- **Supplied data**
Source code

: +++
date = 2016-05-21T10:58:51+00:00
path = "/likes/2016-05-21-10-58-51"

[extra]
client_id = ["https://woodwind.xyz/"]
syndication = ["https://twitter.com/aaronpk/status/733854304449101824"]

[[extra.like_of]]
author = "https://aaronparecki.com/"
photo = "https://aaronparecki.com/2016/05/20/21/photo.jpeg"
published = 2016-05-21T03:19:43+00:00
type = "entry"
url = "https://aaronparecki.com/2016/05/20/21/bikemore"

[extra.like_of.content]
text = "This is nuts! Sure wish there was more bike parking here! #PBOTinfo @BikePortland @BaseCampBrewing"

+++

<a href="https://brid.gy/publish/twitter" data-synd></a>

- **What the exercise asks**
Copy out the lines above character for character, preserving every line break, blank line, and symbol.

- **Task solution**
Source code

: +++
date = 2016-05-21T10:58:51+00:00
path = "/likes/2016-05-21-10-58-51"

[extra]
client_id = ["https://woodwind.xyz/"]
syndication = ["https://twitter.com/aaronpk/status/733854304449101824"]

[[extra.like_of]]
author = "https://aaronparecki.com/"
photo = "https://aaronparecki.com/2016/05/20/21/photo.jpeg"
published = 2016-05-21T03:19:43+00:00
type = "entry"
url = "https://aaronparecki.com/2016/05/20/21/bikemore"

[extra.like_of.content]
text = "This is nuts! Sure wish there was more bike parking here! #PBOTinfo @BikePortland @BaseCampBrewing"

+++

<a href="https://brid.gy/publish/twitter" data-synd></a>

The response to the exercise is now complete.